- Born: 1863 Wigan, England
- Died: 1910 (aged 46–47)

= George William Chaster =

George William Chaster (1863 – 5 May 1910) was an English medical doctor, entomologist, and conchologist.

==Life==
George William Chaster was born in Wigan in 1863. He trained as a doctor at University College, Liverpool, winning the Lyon-Jones Scholarship in 1882 and was appointed the Holt Tutorial Fellow in 1889. He also won a number of medals during his training. He established his medical practice in Southport. He was one of the founding members of the Southport Natural Science Society and served as the editor of the Society's journal.

From a young age, Chaster was interested in the natural sciences, in particular conchology. He spent is holidays in Ireland, where he would dredge and collect specimens. Along with Irish naturalists, including Robert Welch, Chaster dredged around Rathlin Ireland in 1896 and 1897. He also took part in the Royal Irish Academy's Clare Island Survey. He was also interested in Foraminifera and Coleoptera, publishing numerous papers on a variety of topics. As well as collecting locally in Southport, he also collected in Nottinghamshire. In Ireland, he added a number of newly recorded species to lists. Chaster named the mollusc species, Arculus sykesii and Neolepton obliquatum, the genus Retrotortina with the monotypic species R. fuscata which is considered as Europe's smallest gastropod, and the genus Cima. The foraminifer species Rotalliella chasteri described by Edward Heron-Allen and Arthur Earland in 1913 under the genus Discorbina is named after him. He served as the vice-president of the Conchological Society of Great Britain & Ireland.
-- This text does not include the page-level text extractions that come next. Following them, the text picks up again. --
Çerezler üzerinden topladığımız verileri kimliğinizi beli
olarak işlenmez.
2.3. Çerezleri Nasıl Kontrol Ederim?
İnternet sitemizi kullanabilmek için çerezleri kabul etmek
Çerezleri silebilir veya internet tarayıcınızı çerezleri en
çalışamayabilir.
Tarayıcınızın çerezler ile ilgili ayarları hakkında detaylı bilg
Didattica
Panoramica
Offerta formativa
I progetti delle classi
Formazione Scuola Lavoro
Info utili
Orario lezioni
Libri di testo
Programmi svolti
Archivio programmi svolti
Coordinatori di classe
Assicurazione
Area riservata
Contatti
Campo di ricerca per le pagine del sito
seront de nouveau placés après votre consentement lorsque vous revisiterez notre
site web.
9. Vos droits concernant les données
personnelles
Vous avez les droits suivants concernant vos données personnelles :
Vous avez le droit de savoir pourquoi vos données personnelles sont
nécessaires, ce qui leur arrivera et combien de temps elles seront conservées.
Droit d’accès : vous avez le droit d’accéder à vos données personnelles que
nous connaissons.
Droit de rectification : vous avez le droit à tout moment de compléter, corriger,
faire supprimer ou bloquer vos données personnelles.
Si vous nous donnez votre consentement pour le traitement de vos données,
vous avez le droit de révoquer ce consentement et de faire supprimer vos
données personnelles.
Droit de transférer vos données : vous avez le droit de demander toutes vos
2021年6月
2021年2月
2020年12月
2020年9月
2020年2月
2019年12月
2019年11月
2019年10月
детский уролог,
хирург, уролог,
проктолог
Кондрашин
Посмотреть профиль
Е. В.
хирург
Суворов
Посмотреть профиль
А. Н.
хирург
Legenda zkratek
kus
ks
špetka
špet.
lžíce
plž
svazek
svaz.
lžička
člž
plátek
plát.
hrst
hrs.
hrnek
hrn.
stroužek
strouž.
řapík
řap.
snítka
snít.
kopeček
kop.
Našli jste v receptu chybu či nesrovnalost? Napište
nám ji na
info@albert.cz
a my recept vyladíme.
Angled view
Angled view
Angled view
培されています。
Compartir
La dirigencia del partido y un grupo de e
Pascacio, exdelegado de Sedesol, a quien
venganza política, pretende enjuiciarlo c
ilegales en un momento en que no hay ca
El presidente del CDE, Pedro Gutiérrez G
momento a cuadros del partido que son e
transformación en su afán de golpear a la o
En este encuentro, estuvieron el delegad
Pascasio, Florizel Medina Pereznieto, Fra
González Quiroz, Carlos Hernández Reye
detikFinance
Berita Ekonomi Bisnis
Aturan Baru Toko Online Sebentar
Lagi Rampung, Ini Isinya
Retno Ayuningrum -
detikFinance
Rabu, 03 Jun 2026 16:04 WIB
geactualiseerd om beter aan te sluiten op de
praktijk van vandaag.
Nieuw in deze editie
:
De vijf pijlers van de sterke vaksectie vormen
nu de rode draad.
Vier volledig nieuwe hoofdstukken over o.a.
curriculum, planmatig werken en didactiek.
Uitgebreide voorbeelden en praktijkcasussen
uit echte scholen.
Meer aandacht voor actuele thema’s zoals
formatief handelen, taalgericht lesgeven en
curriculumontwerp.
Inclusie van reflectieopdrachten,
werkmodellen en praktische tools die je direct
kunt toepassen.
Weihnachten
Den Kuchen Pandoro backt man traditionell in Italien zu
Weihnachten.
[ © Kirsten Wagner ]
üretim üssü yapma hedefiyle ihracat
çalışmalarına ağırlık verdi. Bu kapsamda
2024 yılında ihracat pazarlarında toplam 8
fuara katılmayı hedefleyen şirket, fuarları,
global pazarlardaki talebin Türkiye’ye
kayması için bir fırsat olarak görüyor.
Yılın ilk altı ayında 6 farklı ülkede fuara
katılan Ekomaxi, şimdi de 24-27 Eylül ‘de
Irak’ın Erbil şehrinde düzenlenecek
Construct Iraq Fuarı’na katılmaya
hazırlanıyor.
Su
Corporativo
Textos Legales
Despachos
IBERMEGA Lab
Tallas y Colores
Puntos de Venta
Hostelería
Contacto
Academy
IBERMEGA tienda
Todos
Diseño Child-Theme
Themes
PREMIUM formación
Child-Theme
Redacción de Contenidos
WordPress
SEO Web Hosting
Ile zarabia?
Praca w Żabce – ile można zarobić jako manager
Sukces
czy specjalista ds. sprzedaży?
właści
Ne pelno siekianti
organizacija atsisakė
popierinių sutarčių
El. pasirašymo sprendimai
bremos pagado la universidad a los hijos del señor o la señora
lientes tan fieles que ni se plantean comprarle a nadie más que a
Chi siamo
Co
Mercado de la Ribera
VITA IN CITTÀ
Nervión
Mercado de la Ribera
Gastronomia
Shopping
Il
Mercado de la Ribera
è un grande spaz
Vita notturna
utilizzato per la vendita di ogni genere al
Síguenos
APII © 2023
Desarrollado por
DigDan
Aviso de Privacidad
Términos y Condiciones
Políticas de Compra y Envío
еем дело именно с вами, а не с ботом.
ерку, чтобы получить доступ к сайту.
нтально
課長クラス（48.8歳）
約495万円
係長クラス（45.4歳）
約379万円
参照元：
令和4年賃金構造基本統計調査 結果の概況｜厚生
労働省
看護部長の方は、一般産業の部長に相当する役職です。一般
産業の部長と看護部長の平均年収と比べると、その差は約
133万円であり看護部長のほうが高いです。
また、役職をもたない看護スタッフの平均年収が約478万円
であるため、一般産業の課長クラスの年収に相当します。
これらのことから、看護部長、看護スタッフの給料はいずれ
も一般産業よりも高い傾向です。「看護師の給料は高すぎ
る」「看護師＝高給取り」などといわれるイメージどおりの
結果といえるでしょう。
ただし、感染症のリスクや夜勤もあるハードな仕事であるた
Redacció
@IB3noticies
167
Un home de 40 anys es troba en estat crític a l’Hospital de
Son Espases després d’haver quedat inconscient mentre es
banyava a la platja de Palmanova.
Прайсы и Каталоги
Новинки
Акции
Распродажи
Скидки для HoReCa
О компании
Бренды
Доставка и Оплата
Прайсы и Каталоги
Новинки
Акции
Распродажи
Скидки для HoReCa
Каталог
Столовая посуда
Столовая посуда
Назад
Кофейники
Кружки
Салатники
Chaster died on 5 May 1910 from pleuro-pneumonia. Amgueddfa Cymru – Museum Wales holds his collection of around 11,000 insects, and 2,890 lots of molluscs. Robert Lloyd Praeger stated that "Irish conchology especially owes much to his work" and that his premature death "was a severe loss to Irish zoology". Obituaries were published in the British Medical Journal and The Entomologist's Monthly Magazine.